Spass hab ich auch gern, drum las ich die Titelstory: «Ladies, wenn ihr schlau seid, nehmt ihr Testosteron», und zwar, «um sich in Job und Leben fitter zu fühlen». Testosteron könne «nicht nur der Libido auf die Sprünge helfen. Es kann auch gegen Erschöpfung, Konzentrationsverlust und Muskelschwäche helfen.»

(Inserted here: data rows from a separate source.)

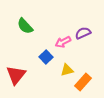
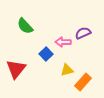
pink arrow: rotated 28 degrees clockwise
blue square: moved 3 px up
red triangle: moved 6 px up
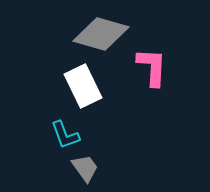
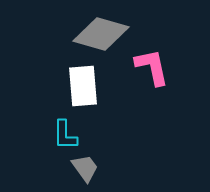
pink L-shape: rotated 15 degrees counterclockwise
white rectangle: rotated 21 degrees clockwise
cyan L-shape: rotated 20 degrees clockwise
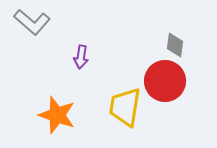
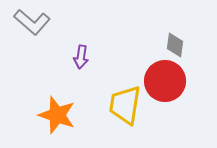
yellow trapezoid: moved 2 px up
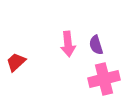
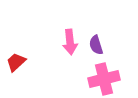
pink arrow: moved 2 px right, 2 px up
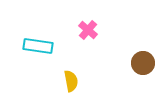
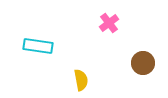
pink cross: moved 21 px right, 7 px up; rotated 12 degrees clockwise
yellow semicircle: moved 10 px right, 1 px up
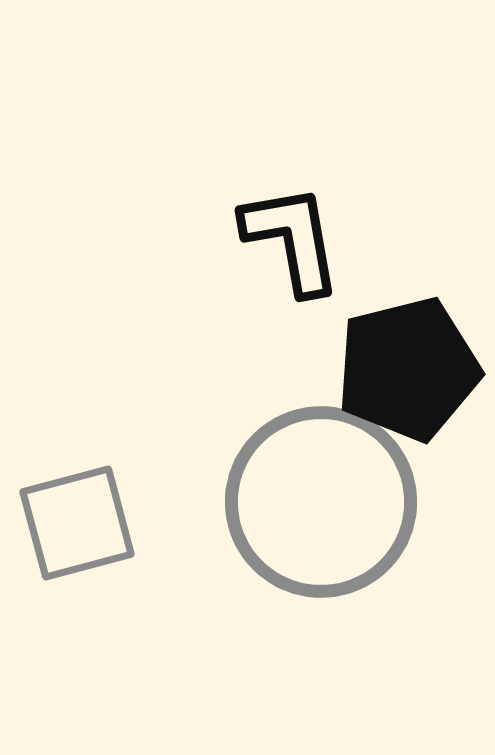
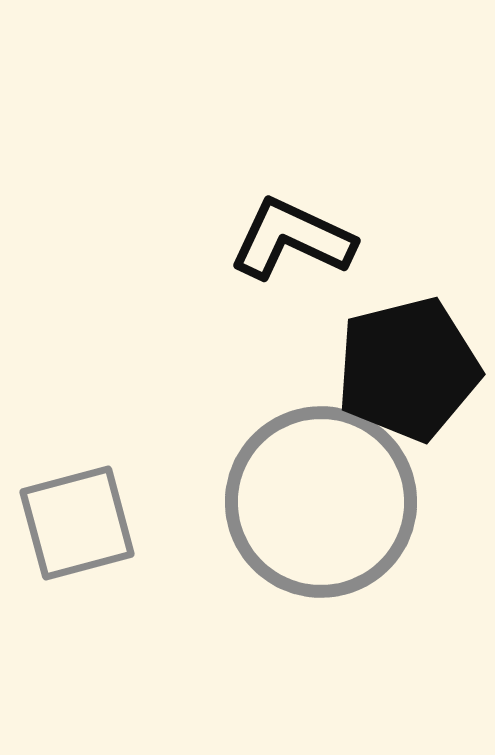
black L-shape: rotated 55 degrees counterclockwise
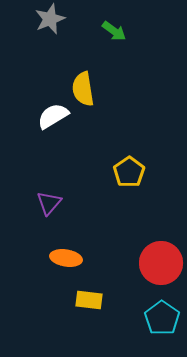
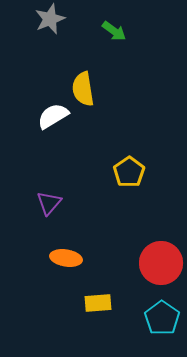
yellow rectangle: moved 9 px right, 3 px down; rotated 12 degrees counterclockwise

Im Umkehrschluss heisst das: Jenes Geschlecht, dem die Testosteronproduktion quasi in die Wiege gelegt wurde, hat nicht nur gern ständig Sex, sondern ist dazu auch ein scharf denkendes, energiegeladenes Kraftbündel – eben ein Mann!
Der weibliche Testosteronmangel erklärt endlich alle Rätsel einer um Gleichberechtigung ringenden Gesellschaft: Drum sind in typischen Frauenberufen die Löhne tiefer, haben auch Frauenteams oft männliche Chefs und gibts auf höchster Führungsebene immer noch kaum Frauen.
Eine Überdosis des Wunderhormons kann zwar «eine tiefe Stimme, Haarausfall, eine vergrösserte Klitoris oder Bartwuchs» verursachen, was die Reize der libidotrunkenen Frau schmälert. Doch wo sich diese ihre Weiblichkeit zurückerobern kann, stand ebenfalls im «Magazin»: in den Kursen der Japanerin Junko Sakai, wo sie lernt, auf sechzehn Zentimeter hohen High Heels zu trippeln. Das macht nämlich irre Spass.